#### Recorded information ####

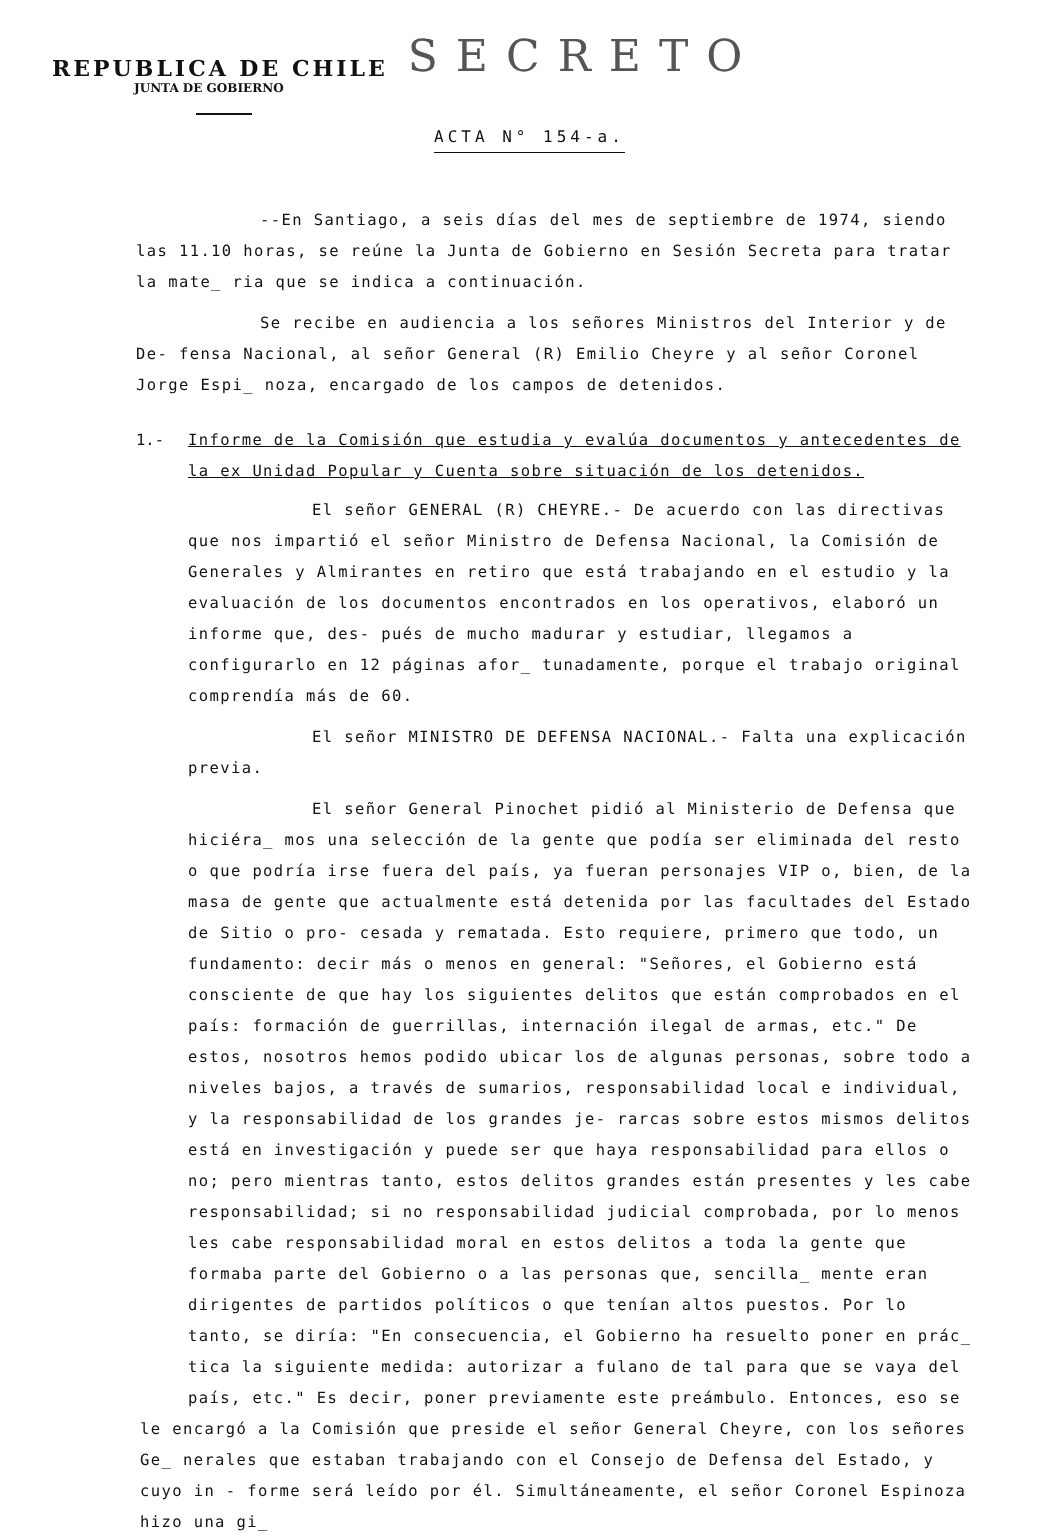REPUBLICA DE CHILE
SECRETO
JUNTA DE GOBIERNO
ACTA N° 154-a.
--En Santiago, a seis días del mes de septiembre de 1974, siendo las 11.10 horas, se reúne la Junta de Gobierno en Sesión Secreta para tratar la mate_ ria que se indica a continuación.
Se recibe en audiencia a los señores Ministros del Interior y de De- fensa Nacional, al señor General (R) Emilio Cheyre y al señor Coronel Jorge Espi_ noza, encargado de los campos de detenidos.
1.- Informe de la Comisión que estudia y evalúa documentos y antecedentes de la ex Unidad Popular y Cuenta sobre situación de los detenidos.
El señor GENERAL (R) CHEYRE.- De acuerdo con las directivas que nos impartió el señor Ministro de Defensa Nacional, la Comisión de Generales y Almirantes en retiro que está trabajando en el estudio y la evaluación de los documentos encontrados en los operativos, elaboró un informe que, des- pués de mucho madurar y estudiar, llegamos a configurarlo en 12 páginas afor_ tunadamente, porque el trabajo original comprendía más de 60.
El señor MINISTRO DE DEFENSA NACIONAL.- Falta una explicación previa.
El señor General Pinochet pidió al Ministerio de Defensa que hiciéra_ mos una selección de la gente que podía ser eliminada del resto o que podría irse fuera del país, ya fueran personajes VIP o, bien, de la masa de gente que actualmente está detenida por las facultades del Estado de Sitio o pro- cesada y rematada. Esto requiere, primero que todo, un fundamento: decir más o menos en general: "Señores, el Gobierno está consciente de que hay los siguientes delitos que están comprobados en el país: formación de guerrillas, internación ilegal de armas, etc." De estos, nosotros hemos podido ubicar los de algunas personas, sobre todo a niveles bajos, a través de sumarios, responsabilidad local e individual, y la responsabilidad de los grandes je- rarcas sobre estos mismos delitos está en investigación y puede ser que haya responsabilidad para ellos o no; pero mientras tanto, estos delitos grandes están presentes y les cabe responsabilidad; si no responsabilidad judicial comprobada, por lo menos les cabe responsabilidad moral en estos delitos a toda la gente que formaba parte del Gobierno o a las personas que, sencilla_ mente eran dirigentes de partidos políticos o que tenían altos puestos. Por lo tanto, se diría: "En consecuencia, el Gobierno ha resuelto poner en prác_ tica la siguiente medida: autorizar a fulano de tal para que se vaya del país, etc." Es decir, poner previamente este preámbulo. Entonces, eso se
le encargó a la Comisión que preside el señor General Cheyre, con los señores Ge_ nerales que estaban trabajando con el Consejo de Defensa del Estado, y cuyo in - forme será leído por él. Simultáneamente, el señor Coronel Espinoza hizo una gi_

####

### Directions for this task
Of the lines above, extract only those from the line with "--En Santiago, a" to the line with "1.- Informe de", both included, exactly as written.

### Exercise result
--En Santiago, a seis días del mes de septiembre de 1974, siendo las 11.10 horas, se reúne la Junta de Gobierno en Sesión Secreta para tratar la mate_ ria que se indica a continuación.
Se recibe en audiencia a los señores Ministros del Interior y de De- fensa Nacional, al señor General (R) Emilio Cheyre y al señor Coronel Jorge Espi_ noza, encargado de los campos de detenidos.
1.- Informe de la Comisión que estudia y evalúa documentos y antecedentes de la ex Unidad Popular y Cuenta sobre situación de los detenidos.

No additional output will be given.